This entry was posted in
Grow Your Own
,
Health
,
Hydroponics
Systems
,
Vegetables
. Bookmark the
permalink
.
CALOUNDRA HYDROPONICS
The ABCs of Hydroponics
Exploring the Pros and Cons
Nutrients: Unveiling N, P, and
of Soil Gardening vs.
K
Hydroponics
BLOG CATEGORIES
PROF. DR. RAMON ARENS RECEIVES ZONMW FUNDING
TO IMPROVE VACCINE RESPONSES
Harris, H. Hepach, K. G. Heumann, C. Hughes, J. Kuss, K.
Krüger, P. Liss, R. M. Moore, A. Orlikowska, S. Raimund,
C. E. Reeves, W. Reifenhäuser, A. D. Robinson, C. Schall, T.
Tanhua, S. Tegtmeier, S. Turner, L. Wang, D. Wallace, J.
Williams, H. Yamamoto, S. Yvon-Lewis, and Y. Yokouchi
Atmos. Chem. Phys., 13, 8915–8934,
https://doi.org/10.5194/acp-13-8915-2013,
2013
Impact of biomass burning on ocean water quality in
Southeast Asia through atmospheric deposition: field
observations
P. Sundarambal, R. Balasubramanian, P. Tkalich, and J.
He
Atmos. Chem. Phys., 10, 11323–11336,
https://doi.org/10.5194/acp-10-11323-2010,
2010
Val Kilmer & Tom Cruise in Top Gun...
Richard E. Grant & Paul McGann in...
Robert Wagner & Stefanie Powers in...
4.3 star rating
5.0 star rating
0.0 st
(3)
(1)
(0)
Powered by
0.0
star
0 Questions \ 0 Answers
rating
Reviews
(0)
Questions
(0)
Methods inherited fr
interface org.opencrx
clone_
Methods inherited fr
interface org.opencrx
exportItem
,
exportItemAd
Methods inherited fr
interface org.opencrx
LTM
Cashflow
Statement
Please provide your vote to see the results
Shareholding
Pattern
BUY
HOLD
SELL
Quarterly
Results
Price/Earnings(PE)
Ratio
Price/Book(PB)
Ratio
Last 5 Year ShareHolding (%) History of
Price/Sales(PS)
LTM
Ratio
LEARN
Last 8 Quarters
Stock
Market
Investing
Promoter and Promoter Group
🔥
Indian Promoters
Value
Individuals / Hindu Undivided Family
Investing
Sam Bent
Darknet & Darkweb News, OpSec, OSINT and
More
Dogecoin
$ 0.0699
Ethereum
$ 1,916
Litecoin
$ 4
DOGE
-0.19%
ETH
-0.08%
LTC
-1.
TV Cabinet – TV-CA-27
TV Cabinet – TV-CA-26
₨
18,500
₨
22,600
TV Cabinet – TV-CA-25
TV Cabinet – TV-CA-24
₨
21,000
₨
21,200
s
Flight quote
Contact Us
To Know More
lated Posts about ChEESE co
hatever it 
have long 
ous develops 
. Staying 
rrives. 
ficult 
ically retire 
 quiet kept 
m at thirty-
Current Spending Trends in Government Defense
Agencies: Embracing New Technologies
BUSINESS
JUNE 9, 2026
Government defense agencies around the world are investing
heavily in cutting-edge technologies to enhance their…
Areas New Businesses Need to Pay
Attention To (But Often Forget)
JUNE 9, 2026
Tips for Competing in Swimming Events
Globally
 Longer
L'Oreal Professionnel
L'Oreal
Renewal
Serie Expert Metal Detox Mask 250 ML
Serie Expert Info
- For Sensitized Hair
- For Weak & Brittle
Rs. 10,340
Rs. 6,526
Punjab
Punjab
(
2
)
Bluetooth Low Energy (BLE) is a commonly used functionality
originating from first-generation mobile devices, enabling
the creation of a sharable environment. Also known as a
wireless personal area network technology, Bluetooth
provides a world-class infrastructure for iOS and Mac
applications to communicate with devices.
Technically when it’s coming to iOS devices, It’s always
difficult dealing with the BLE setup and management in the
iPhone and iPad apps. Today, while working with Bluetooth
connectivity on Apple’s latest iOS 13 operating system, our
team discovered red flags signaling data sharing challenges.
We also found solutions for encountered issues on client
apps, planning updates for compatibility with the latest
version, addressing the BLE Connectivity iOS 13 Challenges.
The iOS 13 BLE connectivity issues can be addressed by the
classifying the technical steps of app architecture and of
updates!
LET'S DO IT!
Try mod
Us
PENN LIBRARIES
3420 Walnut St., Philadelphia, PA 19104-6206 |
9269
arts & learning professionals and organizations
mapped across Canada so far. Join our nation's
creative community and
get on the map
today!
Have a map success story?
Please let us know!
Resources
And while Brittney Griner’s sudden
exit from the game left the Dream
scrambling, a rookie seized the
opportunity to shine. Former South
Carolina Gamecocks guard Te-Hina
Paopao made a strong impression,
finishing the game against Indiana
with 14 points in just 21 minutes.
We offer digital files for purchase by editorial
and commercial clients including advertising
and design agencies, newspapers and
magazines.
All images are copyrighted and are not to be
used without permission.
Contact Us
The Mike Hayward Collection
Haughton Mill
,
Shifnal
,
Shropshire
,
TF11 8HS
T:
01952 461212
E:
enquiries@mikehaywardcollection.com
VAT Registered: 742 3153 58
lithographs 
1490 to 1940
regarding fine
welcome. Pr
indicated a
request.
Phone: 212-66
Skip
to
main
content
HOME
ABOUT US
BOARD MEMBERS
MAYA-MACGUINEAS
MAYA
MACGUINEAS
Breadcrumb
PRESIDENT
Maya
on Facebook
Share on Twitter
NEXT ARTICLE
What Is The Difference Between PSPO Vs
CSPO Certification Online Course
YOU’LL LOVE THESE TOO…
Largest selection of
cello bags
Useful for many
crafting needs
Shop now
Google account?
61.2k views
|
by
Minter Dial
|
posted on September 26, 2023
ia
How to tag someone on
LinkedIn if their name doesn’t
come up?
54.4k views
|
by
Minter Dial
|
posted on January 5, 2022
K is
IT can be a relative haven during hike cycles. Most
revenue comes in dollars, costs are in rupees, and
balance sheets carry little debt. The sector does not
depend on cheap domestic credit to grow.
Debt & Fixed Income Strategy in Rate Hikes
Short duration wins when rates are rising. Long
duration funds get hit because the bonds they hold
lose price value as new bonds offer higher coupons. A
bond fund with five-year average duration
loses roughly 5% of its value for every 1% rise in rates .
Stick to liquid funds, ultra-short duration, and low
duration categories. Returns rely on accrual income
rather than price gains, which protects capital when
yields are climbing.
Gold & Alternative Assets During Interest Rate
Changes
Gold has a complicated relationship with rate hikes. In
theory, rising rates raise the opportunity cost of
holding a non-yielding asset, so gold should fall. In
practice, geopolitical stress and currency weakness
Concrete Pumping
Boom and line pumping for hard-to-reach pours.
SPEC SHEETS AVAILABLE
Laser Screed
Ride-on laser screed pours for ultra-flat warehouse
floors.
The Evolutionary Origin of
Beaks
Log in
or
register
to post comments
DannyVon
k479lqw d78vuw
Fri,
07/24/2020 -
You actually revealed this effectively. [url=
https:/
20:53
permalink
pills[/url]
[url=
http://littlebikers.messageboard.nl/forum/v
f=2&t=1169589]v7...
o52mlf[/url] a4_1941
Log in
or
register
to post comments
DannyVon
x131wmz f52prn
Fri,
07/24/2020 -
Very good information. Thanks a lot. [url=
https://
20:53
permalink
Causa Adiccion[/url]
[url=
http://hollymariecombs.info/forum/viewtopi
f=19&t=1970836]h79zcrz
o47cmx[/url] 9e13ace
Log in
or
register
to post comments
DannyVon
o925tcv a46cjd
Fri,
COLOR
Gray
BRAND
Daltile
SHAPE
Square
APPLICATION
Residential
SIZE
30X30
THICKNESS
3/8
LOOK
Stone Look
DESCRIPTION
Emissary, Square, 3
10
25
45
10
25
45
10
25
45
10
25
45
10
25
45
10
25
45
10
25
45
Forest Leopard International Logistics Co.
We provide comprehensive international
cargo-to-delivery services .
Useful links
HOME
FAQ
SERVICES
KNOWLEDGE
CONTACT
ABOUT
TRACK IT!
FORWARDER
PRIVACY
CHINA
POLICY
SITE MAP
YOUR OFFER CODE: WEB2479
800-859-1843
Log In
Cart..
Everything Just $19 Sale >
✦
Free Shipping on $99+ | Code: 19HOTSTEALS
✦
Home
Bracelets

○ ○ ○ ○

Reproduce the records above exactly, from the first line through the line containing "Tanhua, S. Tegtmeier, S.", and output nothing else.

> _Answer space_
This entry was posted in
Grow Your Own
,
Health
,
Hydroponics
Systems
,
Vegetables
. Bookmark the
permalink
.
CALOUNDRA HYDROPONICS
The ABCs of Hydroponics
Exploring the Pros and Cons
Nutrients: Unveiling N, P, and
of Soil Gardening vs.
K
Hydroponics
BLOG CATEGORIES
PROF. DR. RAMON ARENS RECEIVES ZONMW FUNDING
TO IMPROVE VACCINE RESPONSES
Harris, H. Hepach, K. G. Heumann, C. Hughes, J. Kuss, K.
Krüger, P. Liss, R. M. Moore, A. Orlikowska, S. Raimund,
C. E. Reeves, W. Reifenhäuser, A. D. Robinson, C. Schall, T.
Tanhua, S. Tegtmeier, S. Turner, L. Wang, D. Wallace, J.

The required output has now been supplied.